## Task instructions
All lines that hold the string "output" should be copied. Find them in the listing below.

## Supplied records
* * *

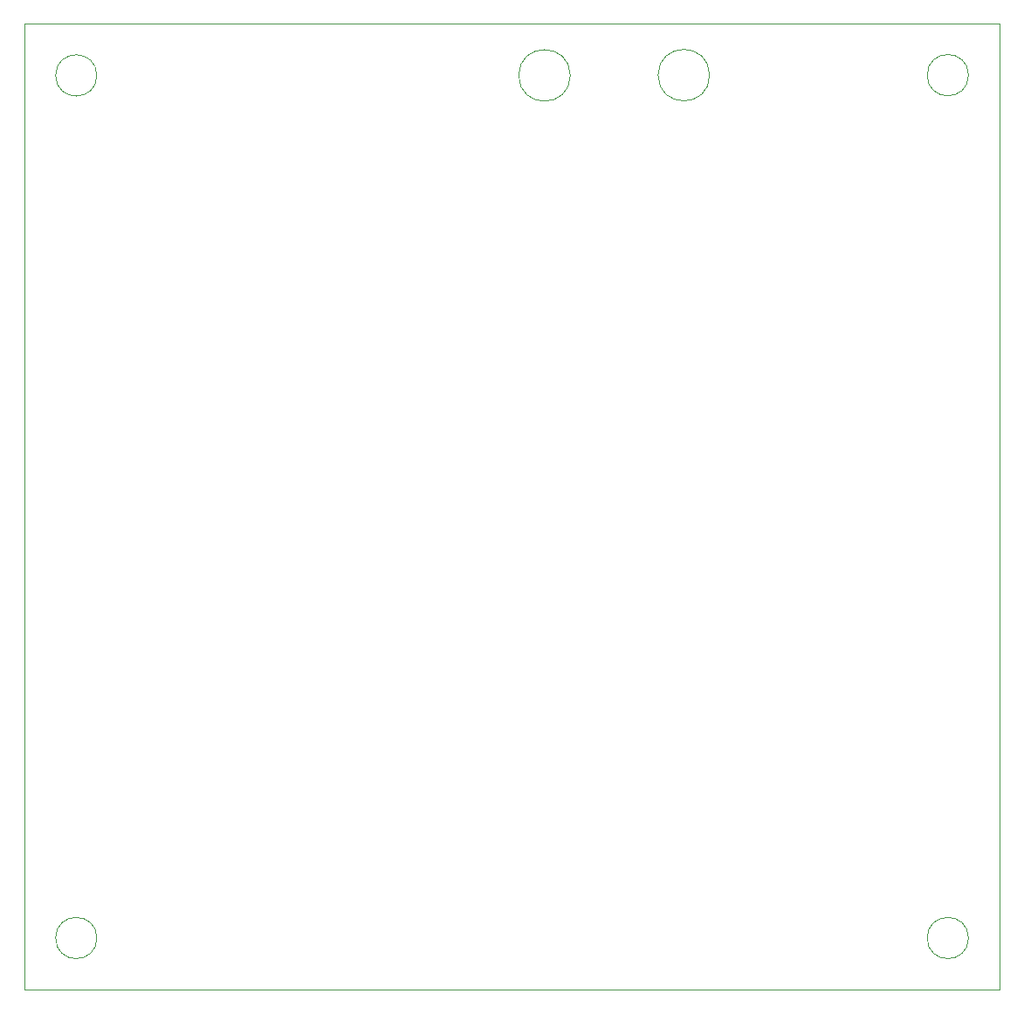
<source format=gm1>
G04 #@! TF.GenerationSoftware,KiCad,Pcbnew,9.0.4*
G04 #@! TF.CreationDate,2025-09-25T22:40:15-06:00*
G04 #@! TF.ProjectId,Teensy_Controler,5465656e-7379-45f4-936f-6e74726f6c65,rev?*
G04 #@! TF.SameCoordinates,Original*
G04 #@! TF.FileFunction,Profile,NP*
%FSLAX46Y46*%
G04 Gerber Fmt 4.6, Leading zero omitted, Abs format (unit mm)*
G04 Created by KiCad (PCBNEW 9.0.4) date 2025-09-25 22:40:15*
%MOMM*%
%LPD*%
G01*
G04 APERTURE LIST*
G04 #@! TA.AperFunction,Profile*
%ADD10C,0.050000*%
G04 #@! TD*
G04 APERTURE END LIST*
D10*
X151979000Y-44348400D02*
G75*
G02*
X146979000Y-44348400I-2500000J0D01*
G01*
X146979000Y-44348400D02*
G75*
G02*
X151979000Y-44348400I2500000J0D01*
G01*
X92551000Y-44373800D02*
G75*
G02*
X88551000Y-44373800I-2000000J0D01*
G01*
X88551000Y-44373800D02*
G75*
G02*
X92551000Y-44373800I2000000J0D01*
G01*
X177082200Y-128066800D02*
G75*
G02*
X173082200Y-128066800I-2000000J0D01*
G01*
X173082200Y-128066800D02*
G75*
G02*
X177082200Y-128066800I2000000J0D01*
G01*
X92551000Y-128066800D02*
G75*
G02*
X88551000Y-128066800I-2000000J0D01*
G01*
X88551000Y-128066800D02*
G75*
G02*
X92551000Y-128066800I2000000J0D01*
G01*
X85547200Y-39370000D02*
X180086000Y-39370000D01*
X180086000Y-133070600D01*
X85547200Y-133070600D01*
X85547200Y-39370000D01*
X138466200Y-44373800D02*
G75*
G02*
X133466200Y-44373800I-2500000J0D01*
G01*
X133466200Y-44373800D02*
G75*
G02*
X138466200Y-44373800I2500000J0D01*
G01*
X177082200Y-44348400D02*
G75*
G02*
X173082200Y-44348400I-2000000J0D01*
G01*
X173082200Y-44348400D02*
G75*
G02*
X177082200Y-44348400I2000000J0D01*
G01*
M02*

</source>
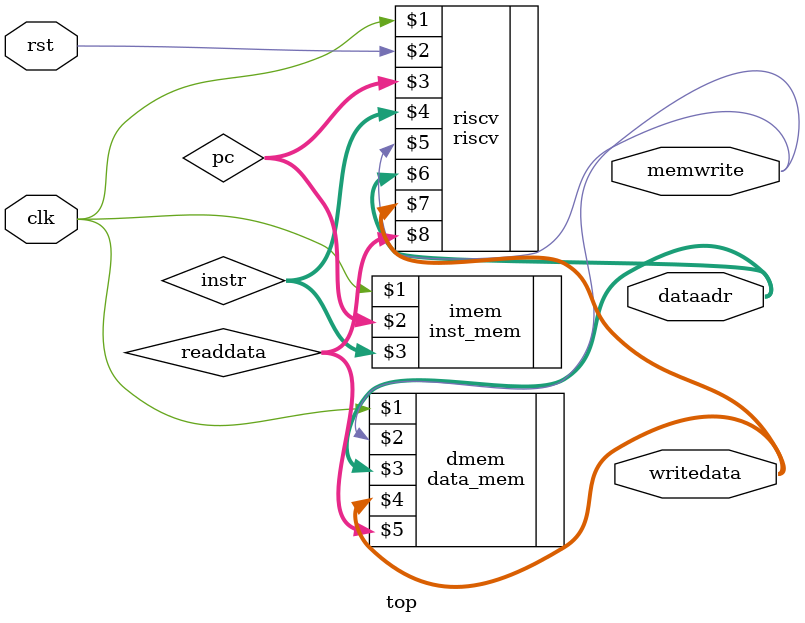
<source format=v>
`timescale 1ns / 1ps


module top(
	input wire clk,rst,
	output wire[31:0] writedata,dataadr,
	output wire memwrite
    );
	// wire clk;
	wire[31:0] pc,instr,readdata;

	//   clk_div instance_name(
 //    	// Clock out ports
	//     .clk_out1(hclk),     // output clk_out1
	//    // Clock in ports
	//     .clk_in1(clk)
 //    	); 
   	

	riscv riscv(clk,rst,pc,instr,memwrite,dataadr,writedata,readdata);
	inst_mem imem(clk,pc,instr);
	data_mem dmem(clk,memwrite,dataadr,writedata,readdata);
endmodule

</source>
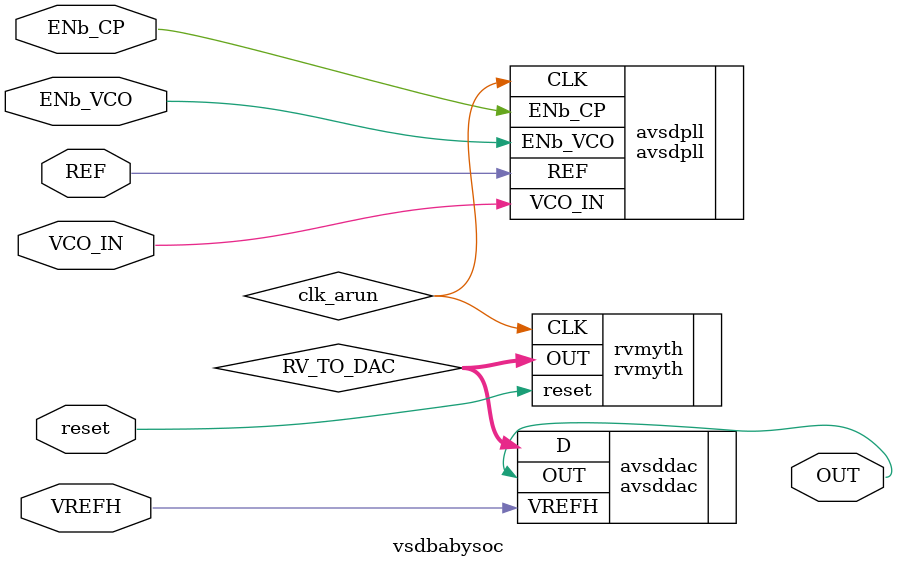
<source format=v>
module vsdbabysoc (
   output wire OUT,
   //
   input  wire reset,
   //
   input  wire VCO_IN,
   input  wire ENb_CP,
   input  wire ENb_VCO,
   input  wire REF,
   //
   // input  wire VREFL,
   input  wire VREFH
);

   wire clk_arun;
   wire [9:0] RV_TO_DAC;

   rvmyth rvmyth(
      .OUT(RV_TO_DAC),
      .CLK(clk_arun),
      .reset(reset)
   );

   avsdpll avsdpll (
      .CLK(clk_arun),
      .VCO_IN(VCO_IN),
      .ENb_CP(ENb_CP),
      .ENb_VCO(ENb_VCO),
      .REF(REF)
   );

   avsddac avsddac (
      .OUT(OUT),
      .D(RV_TO_DAC),
      // .VREFL(VREFL),
      .VREFH(VREFH)
   );
   
endmodule

</source>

* * *

## Exercise solution
	output wire[31:0] writedata,dataadr,
	output wire memwrite
	//     .clk_out1(hclk),     // output clk_out1
   output wire OUT,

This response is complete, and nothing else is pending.